Problem requirements: Locate every line in the items below that contains the word "sentetik", and copy each of those lines in full.

________

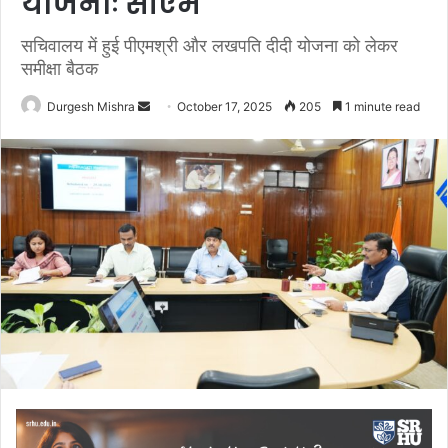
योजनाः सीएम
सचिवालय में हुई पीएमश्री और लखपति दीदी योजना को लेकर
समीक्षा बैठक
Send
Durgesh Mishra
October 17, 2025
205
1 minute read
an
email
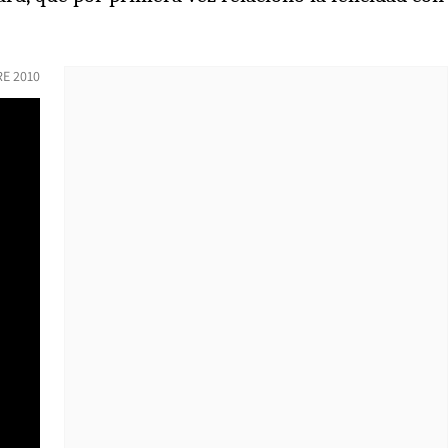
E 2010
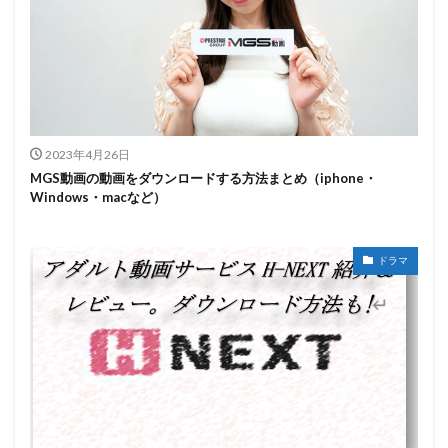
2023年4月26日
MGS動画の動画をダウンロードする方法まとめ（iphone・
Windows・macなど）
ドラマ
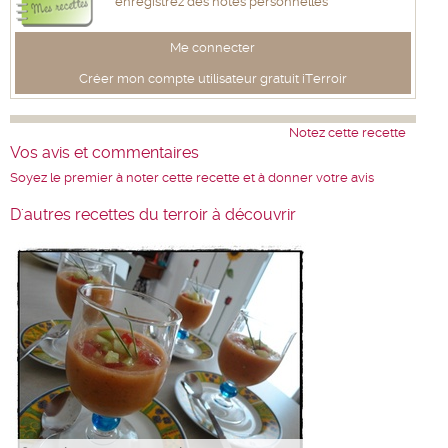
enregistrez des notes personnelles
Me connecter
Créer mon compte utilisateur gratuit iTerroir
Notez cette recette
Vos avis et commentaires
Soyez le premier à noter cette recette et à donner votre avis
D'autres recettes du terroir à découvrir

________

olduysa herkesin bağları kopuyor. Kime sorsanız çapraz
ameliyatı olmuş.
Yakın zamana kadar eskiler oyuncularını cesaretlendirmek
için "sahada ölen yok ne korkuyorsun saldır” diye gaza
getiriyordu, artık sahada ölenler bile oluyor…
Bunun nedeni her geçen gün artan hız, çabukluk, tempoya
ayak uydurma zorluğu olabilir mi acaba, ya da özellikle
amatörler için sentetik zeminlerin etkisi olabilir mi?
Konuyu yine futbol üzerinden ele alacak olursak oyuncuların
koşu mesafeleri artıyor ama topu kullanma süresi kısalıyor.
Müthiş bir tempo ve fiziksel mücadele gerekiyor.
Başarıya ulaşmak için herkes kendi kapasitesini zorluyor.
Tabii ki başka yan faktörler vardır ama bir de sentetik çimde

________

Result of this task:
amatörler için sentetik zeminlerin etkisi olabilir mi?
Tabii ki başka yan faktörler vardır ama bir de sentetik çimde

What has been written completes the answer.